Dreieinhalb Jahre Haft für Putin-Gegner Nawalny gefordert

Der russische Strafvollzug hat gegen den Regierungskritiker Alexej Nawalny eine Haftstrafe von dreieinhalb Jahren gefordert. Der 44-Jährige habe gegen Bewährungsauflagen in einem früheren Strafverfahren verstoßen und insgesamt sieben Mal die Meldepflicht bei den russischen Behörden verletzt, hieß es vor Gericht. Nawalny wies dies zurück: „Ich war in Deutschland in Behandlung!“

Zudem forderte der Strafvollzug eine Geldstrafe von 500.000 Rubel (5.400 Euro), wie russische Agenturen aus dem Gerichtssaal am Dienstag meldeten. Der Strafvollzug hatte bereits zuvor erklärt, dass er die Bewährungsstrafe gegen Nawalny aus dem umstrittenen Verfahren von 2014 in echte Haft umwandeln lassen wolle.

Das Vorgehen steht als politisch motiviert in der Kritik. Der Staatsmacht rüstete sich gegen Proteste von Nawalnys Unterstützern. Es gab mehr als 230 Festnahmen, wie das unabhängige Portal ovdinfo.org (OWD-Info) berichtete. Auch viele Journalisten kamen in Gewahrsam.

Die Verhandlung am Moskauer Stadtgericht lief unter einem beispiellosen Polizeiaufgebot ab. Das Moskauer Stadtgericht wurde von Hundertschaften der auf Anti-Terror-Einsätze spezialisierten Sonderpolizei OMON bewacht und weiträumig abgesperrt mit Metallgittern, wie eine Reporterin der Deutschen Presse-Agentur vor Ort berichtete.

Vor dem Gerichtsgebäude parkten jedoch zahlreiche Fahrzeuge von Diplomaten, was das russische Präsidialamt zu einer Stellungnahme veranlasste.
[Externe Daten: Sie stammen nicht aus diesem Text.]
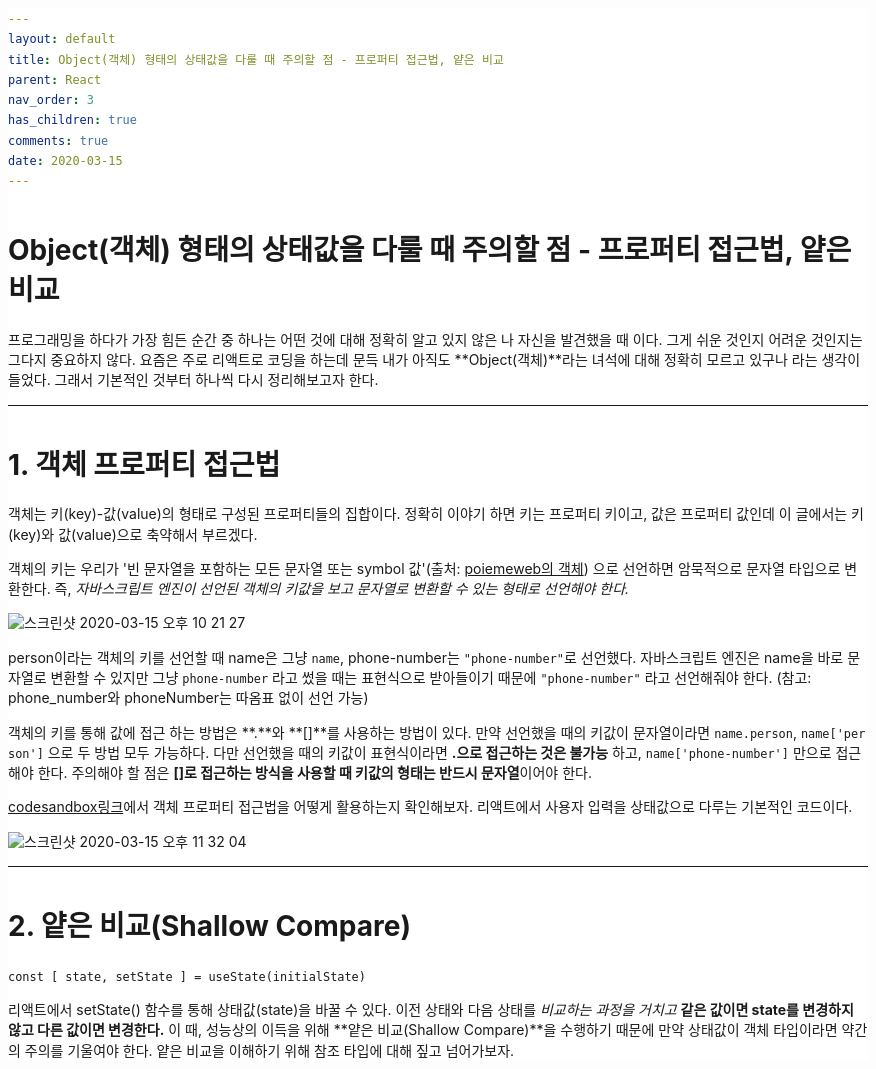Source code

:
 ```yaml
---
layout: default
title: Object(객체) 형태의 상태값을 다룰 때 주의할 점 - 프로퍼티 접근법, 얕은 비교
parent: React
nav_order: 3
has_children: true
comments: true
date: 2020-03-15
---
```


# Object(객체) 형태의 상태값을 다룰 때 주의할 점 - 프로퍼티 접근법, 얕은 비교

프로그래밍을 하다가 가장 힘든 순간 중 하나는 어떤 것에 대해 정확히 알고 있지 않은 나 자신을 발견했을 때 이다. 그게 쉬운 것인지 어려운 것인지는 그다지 중요하지 않다. 요즘은 주로 리액트로 코딩을 하는데 문득 내가 아직도 **Object(객체)**라는 녀석에 대해 정확히 모르고 있구나 라는 생각이 들었다. 그래서 기본적인 것부터 하나씩 다시 정리해보고자 한다. 

---

# 1. 객체 프로퍼티 접근법

객체는 키(key)-값(value)의 형태로 구성된 프로퍼티들의 집합이다. 정확히 이야기 하면 키는 프로퍼티 키이고, 값은 프로퍼티 값인데 이 글에서는 키(key)와 값(value)으로 축약해서 부르겠다.

객체의 키는 우리가 '빈 문자열을 포함하는 모든 문자열 또는 symbol 값'(출처: [poiemeweb의 객체](https://poiemaweb.com/js-object)) 으로 선언하면 암묵적으로 문자열 타입으로 변환한다. 즉, _자바스크립트 엔진이 선언된 객체의 키값을 보고 문자열로 변환할 수 있는 형태로 선언해야 한다._

<img width="755" alt="스크린샷 2020-03-15 오후 10 21 27" src="https://user-images.githubusercontent.com/18614517/76702196-59603580-670b-11ea-8e1c-504615107474.png">

person이라는 객체의 키를 선언할 때 name은 그냥 `name`, phone-number는 `"phone-number"`로 선언했다. 자바스크립트 엔진은 name을 바로 문자열로 변환할 수 있지만 그냥 `phone-number` 라고 썼을 때는 표현식으로 받아들이기 때문에 `"phone-number"` 라고 선언해줘야 한다.  (참고: phone_number와 phoneNumber는 따옴표 없이 선언 가능)

객체의 키를 통해 값에 접근 하는 방법은 **.**와 **[]**를 사용하는 방법이 있다. 만약 선언했을 때의 키값이 문자열이라면 `name.person`, `name['person']` 으로 두 방법 모두 가능하다. 다만 선언했을 때의 키값이 표현식이라면 **.으로 접근하는 것은 불가능** 하고, `name['phone-number']` 만으로 접근해야 한다. 주의해야 할 점은 **[]로 접근하는 방식을 사용할 때 키값의 형태는 반드시 문자열**이어야 한다. 

[codesandbox링크](https://codesandbox.io/s/cool-glitter-55jj9)에서 객체 프로퍼티 접근법을 어떻게 활용하는지 확인해보자. 리액트에서 사용자 입력을 상태값으로 다루는 기본적인 코드이다. 

<img width="1317" alt="스크린샷 2020-03-15 오후 11 32 04" src="https://user-images.githubusercontent.com/18614517/76703488-5bc78d00-6715-11ea-9659-217619430089.png">

---

# 2. 얕은 비교(Shallow Compare)

`const [ state, setState ] = useState(initialState)`

리액트에서 setState() 함수를 통해 상태값(state)을 바꿀 수 있다. 이전 상태와 다음 상태를 _비교하는 과정을 거치고_ **같은 값이면 state를 변경하지 않고 다른 값이면 변경한다.** 이 때, 성능상의 이득을 위해 **얕은 비교(Shallow Compare)**을 수행하기 때문에 만약 상태값이 객체 타입이라면 약간의 주의를 기울여야 한다. 얕은 비교을 이해하기 위해 참조 타입에 대해 짚고 넘어가보자. 
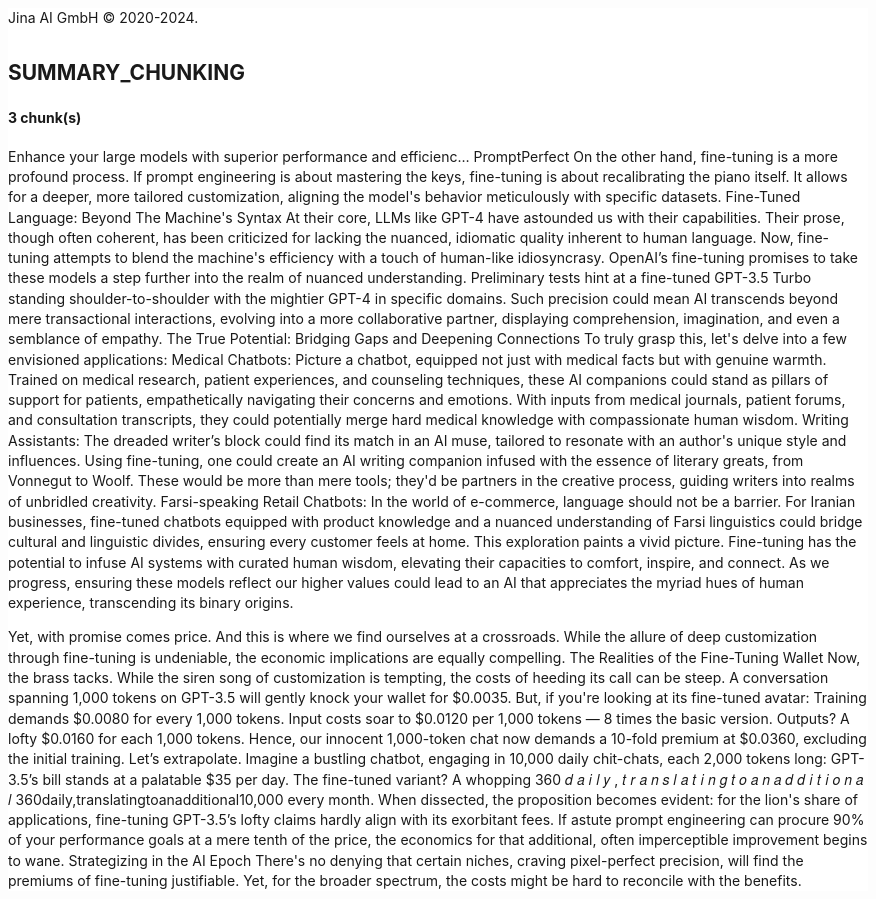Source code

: Jina AI GmbH © 2020-2024.

## SUMMARY_CHUNKING

#### 3 chunk(s)

Enhance your large models with superior performance and efficienc… PromptPerfect On the other hand, fine-tuning is a more profound process. If prompt engineering is about mastering the keys, fine-tuning is about recalibrating the piano itself. It allows for a deeper, more tailored customization, aligning the model's behavior meticulously with specific datasets. Fine-Tuned Language: Beyond The Machine's Syntax At their core, LLMs like GPT-4 have astounded us with their capabilities. Their prose, though often coherent, has been criticized for lacking the nuanced, idiomatic quality inherent to human language. Now, fine-tuning attempts to blend the machine's efficiency with a touch of human-like idiosyncrasy. OpenAI’s fine-tuning promises to take these models a step further into the realm of nuanced understanding. Preliminary tests hint at a fine-tuned GPT-3.5 Turbo standing shoulder-to-shoulder with the mightier GPT-4 in specific domains. Such precision could mean AI transcends beyond mere transactional interactions, evolving into a more collaborative partner, displaying comprehension, imagination, and even a semblance of empathy. The True Potential: Bridging Gaps and Deepening Connections To truly grasp this, let's delve into a few envisioned applications: Medical Chatbots: Picture a chatbot, equipped not just with medical facts but with genuine warmth. Trained on medical research, patient experiences, and counseling techniques, these AI companions could stand as pillars of support for patients, empathetically navigating their concerns and emotions. With inputs from medical journals, patient forums, and consultation transcripts, they could potentially merge hard medical knowledge with compassionate human wisdom. Writing Assistants: The dreaded writer’s block could find its match in an AI muse, tailored to resonate with an author's unique style and influences. Using fine-tuning, one could create an AI writing companion infused with the essence of literary greats, from Vonnegut to Woolf. These would be more than mere tools; they'd be partners in the creative process, guiding writers into realms of unbridled creativity. Farsi-speaking Retail Chatbots: In the world of e-commerce, language should not be a barrier. For Iranian businesses, fine-tuned chatbots equipped with product knowledge and a nuanced understanding of Farsi linguistics could bridge cultural and linguistic divides, ensuring every customer feels at home. This exploration paints a vivid picture. Fine-tuning has the potential to infuse AI systems with curated human wisdom, elevating their capacities to comfort, inspire, and connect. As we progress, ensuring these models reflect our higher values could lead to an AI that appreciates the myriad hues of human experience, transcending its binary origins.

Yet, with promise comes price. And this is where we find ourselves at a crossroads. While the allure of deep customization through fine-tuning is undeniable, the economic implications are equally compelling. The Realities of the Fine-Tuning Wallet Now, the brass tacks. While the siren song of customization is tempting, the costs of heeding its call can be steep. A conversation spanning 1,000 tokens on GPT-3.5 will gently knock your wallet for $0.0035. But, if you're looking at its fine-tuned avatar: Training demands $0.0080 for every 1,000 tokens. Input costs soar to $0.0120 per 1,000 tokens — 8 times the basic version. Outputs? A lofty $0.0160 for each 1,000 tokens. Hence, our innocent 1,000-token chat now demands a 10-fold premium at $0.0360, excluding the initial training. Let’s extrapolate. Imagine a bustling chatbot, engaging in 10,000 daily chit-chats, each 2,000 tokens long: GPT-3.5’s bill stands at a palatable $35 per day. The fine-tuned variant? A whopping 360 𝑑 𝑎 𝑖 𝑙 𝑦 , 𝑡 𝑟 𝑎 𝑛 𝑠 𝑙 𝑎 𝑡 𝑖 𝑛 𝑔 𝑡 𝑜 𝑎 𝑛 𝑎 𝑑 𝑑 𝑖 𝑡 𝑖 𝑜 𝑛 𝑎 𝑙 360daily,translatingtoanadditional10,000 every month. When dissected, the proposition becomes evident: for the lion's share of applications, fine-tuning GPT-3.5’s lofty claims hardly align with its exorbitant fees. If astute prompt engineering can procure 90% of your performance goals at a mere tenth of the price, the economics for that additional, often imperceptible improvement begins to wane. Strategizing in the AI Epoch There's no denying that certain niches, craving pixel-perfect precision, will find the premiums of fine-tuning justifiable. Yet, for the broader spectrum, the costs might be hard to reconcile with the benefits.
Ausländische Diplomaten dürften in keiner Weise Druck auf das Gericht ausüben, erklärte der Kreml. Russland hoffe vor allem, dass die Europäische Union die bilateralen Beziehungen nicht abhängig mache vom Fall Nawalny. Dies wäre töricht. Russland werde Belehrungen nicht hinnehmen, erklärte das Präsidialamt mit Verweis auf den anstehenden Besuch des EU-Außenbeauftragten Josep Borrell in Moskau ab Donnerstag. Auf Kritik werde man jederzeit reagieren.

Die Sprecherin des russischen Außenministeriums, Marija Sacharowa, teilte am Vormittag auf Facebook mit. Etwa 20 Vertreter westlicher Botschaften würden die Gerichtsverhandlung am Dienstag beobachten. Sie nannte konkret sechs NATO-Staaten sowie Österreich als vertretene Länder mit Namen. „Dies ist nicht nur eine Einmischung in die inneren Angelegenheiten eines souveränen Staates. Das ist eine Selbstentlarvung der hässlichen und gesetzwidrigen Rolle des kollektiven Westens, der eine Containment-Politik gegenüber Russland zu betreiben versucht. Oder handelt es sich hier um den Versuch, psychologischen Druck auf die Richterin auszuüben?“, schrieb Sacharowa.

Präsident Putin lehnt jeden Dialog mit Nawalny und dessen Anhängern ab. Am Sonntag hatten wieder zahlreiche Menschen in Moskau und Dutzenden anderen Städten im ganzen Land die Freilassung des Regierungskritikers gefordert. Nach Schätzungen von OWD-Info wurden dabei über 5.300 Demonstranten festgenommen.

Nawalny überlebte im August nur knapp einen Mordanschlag mit dem von der Sowjetunion entwickelten, international geächteten chemischen Kampfstoff Nowitschok. Der 44-Jährige macht für das Attentat Präsident Wladimir Putin und Agenten des russischen Inlandsgeheimdienstes FSB verantwortlich. Nawalny sieht den Prozess als Strafe des Kreml dafür, dass er nicht gestorben ist. Putin und der FSB hatten die Vorwürfe des Anschlags zurückgewiesen.

In seiner Zeit in Deutschland, als er sich von dem Attentat erholte, soll Nawalny sich nicht - wie in dem früheren Verfahren vorgeschrieben - bei den russischen Behörden gemeldet haben. Der Strafvollzug warf ihm nun vor Gericht vor, in Deutschland Sport getrieben und sich frei bewegt zu haben, ohne seinen Meldepflichten in Moskau nachzukommen. Nawalny war bei seiner Rückkehr nach Moskau am 17. Jänner sofort festgenommen und einen Tag später zu 30 Tagen Haft verurteilt worden. Das Vorgehen der russischen Justiz hatte international Entsetzen ausgelöst.